(Text section begins)
Monthly Archives: November 2017

Nobody Has a Clue

30 November 2017

Today, Barnes & Noble announced its latest quarterly loss. You’ll see several news reports in the following posts.

In the world of coachspeak (see examples below), coaches spout the same clichés over and over again without really saying anything.

PG didn’t listen to the Barnes & Noble earnings (losses) call with analysts today (he had previously planned to floss his teeth), but the quotes from BN’s CEO of the week sound like corporate coachspeak.

“As a result of the improving trends, we will continue to place a greater emphasis on books.”

“There’s too much stuff in the stores.”

“definite shift in strategy”

“Our goal is to get smaller.”

“Through customer research, we discovered that customers come to Barnes & Noble not only to browse and discover, but also to interact with our booksellers. This is a big takeaway for our store managers from a recent conference.”

“We remain laser focused on cost reduction initiatives that are centered on realizing efficiencies and simplification.”

“And while we’re not ready for prime time yet, I feel the team has done a very good job at loading up the pipeline with a lot of good ideas.”

“I think we’ve done a nice job of coming together to understand what needs to happen here.”

“What we can tell you is we have a better plan than we did at the start of the year.”

Here’s a transcript of the entire call.

PG’s editorial summary: They understand they’re pathetic but don’t have any idea how to change, so it’s leadership by cliché.




Amid Takeover Talk, Barnes & Noble Posts $30 Million Q2 Loss, Stock Sheds 10%

30 November 2017

From Forbes:

After eyeing a retail transformation through broadened product assortments and an in-store café (and restaurant) push, Barnes & Noble says it’s back to books following a disappointing quarter.

. . . .

“Book sales continued to strengthen, and we saw improved traffic and conversion trends. As a result of the improving trends, we will continue to place a greater emphasis on books, while further narrowing our non-book assortment,” said CEO Demos Parneros, who assumed his position in April after predecessor Ron Boire’s eight-month stint in charge.

. . . .

Barnes & Noble’s Nook brand of e-readers, billed as its digital business, brought in about $26 million in revenue for the quarter, a decline of more than 25% from last year. The retail segment saw sales dip about 7% to $770 million. The firm has been offsetting shrinking sales with cost-cutting attempts and said Tuesday it plans to reduce costs by $40 million for the full fiscal year.
(Text section ends)
(Input data begins)
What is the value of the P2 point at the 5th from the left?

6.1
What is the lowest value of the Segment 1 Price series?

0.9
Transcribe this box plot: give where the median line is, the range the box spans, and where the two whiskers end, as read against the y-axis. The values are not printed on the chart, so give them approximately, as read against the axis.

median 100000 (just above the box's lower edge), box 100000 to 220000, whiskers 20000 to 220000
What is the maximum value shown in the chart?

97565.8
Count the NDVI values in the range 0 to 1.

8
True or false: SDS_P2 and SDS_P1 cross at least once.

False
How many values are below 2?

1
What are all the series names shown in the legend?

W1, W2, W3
(Input data ends)
(Input data begins)
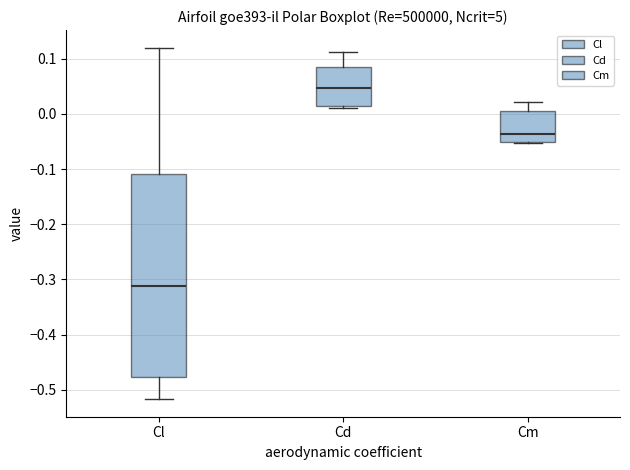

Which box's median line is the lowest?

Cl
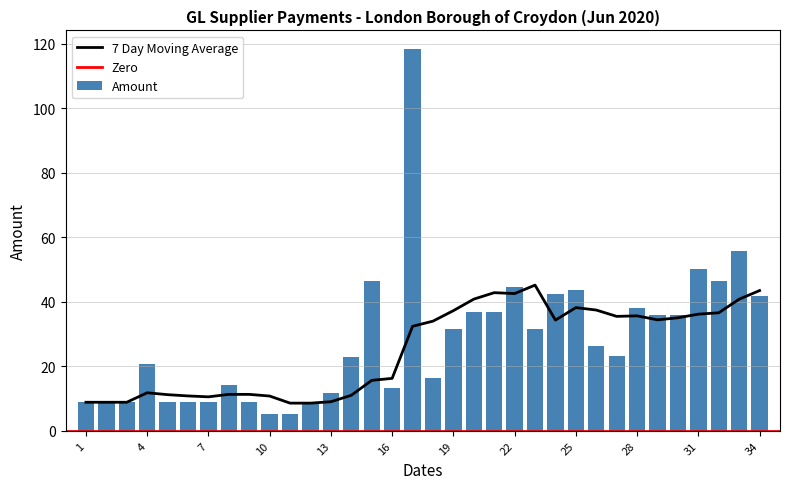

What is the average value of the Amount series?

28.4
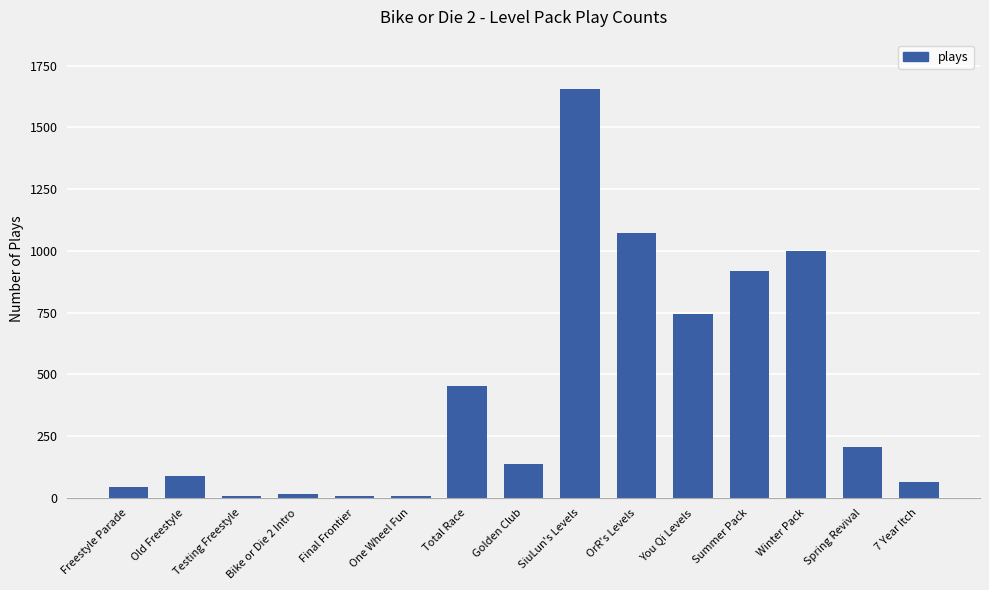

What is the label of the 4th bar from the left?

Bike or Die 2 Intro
(Input data ends)
> [Questions on the material]:
(a) In the Barnes & Noble post, condense the paragraph beginning "Barnes & Noble’s Nook brand of e-readers" into a bulleted list that keeps its main facts.
(b) According to the Barnes & Noble post, in what month did Demos Parneros take over as CEO?
This data was drawn from a separate source.

> [Task-by-task results]:
(a)
- Nook e-readers (the digital business): about $26 million in quarterly revenue, down more than 25% from last year
- Retail segment: sales fell about 7% to $770 million
- Cost-cutting is offsetting shrinking sales, with a plan announced Tuesday to reduce costs by $40 million for the full fiscal year

(b) April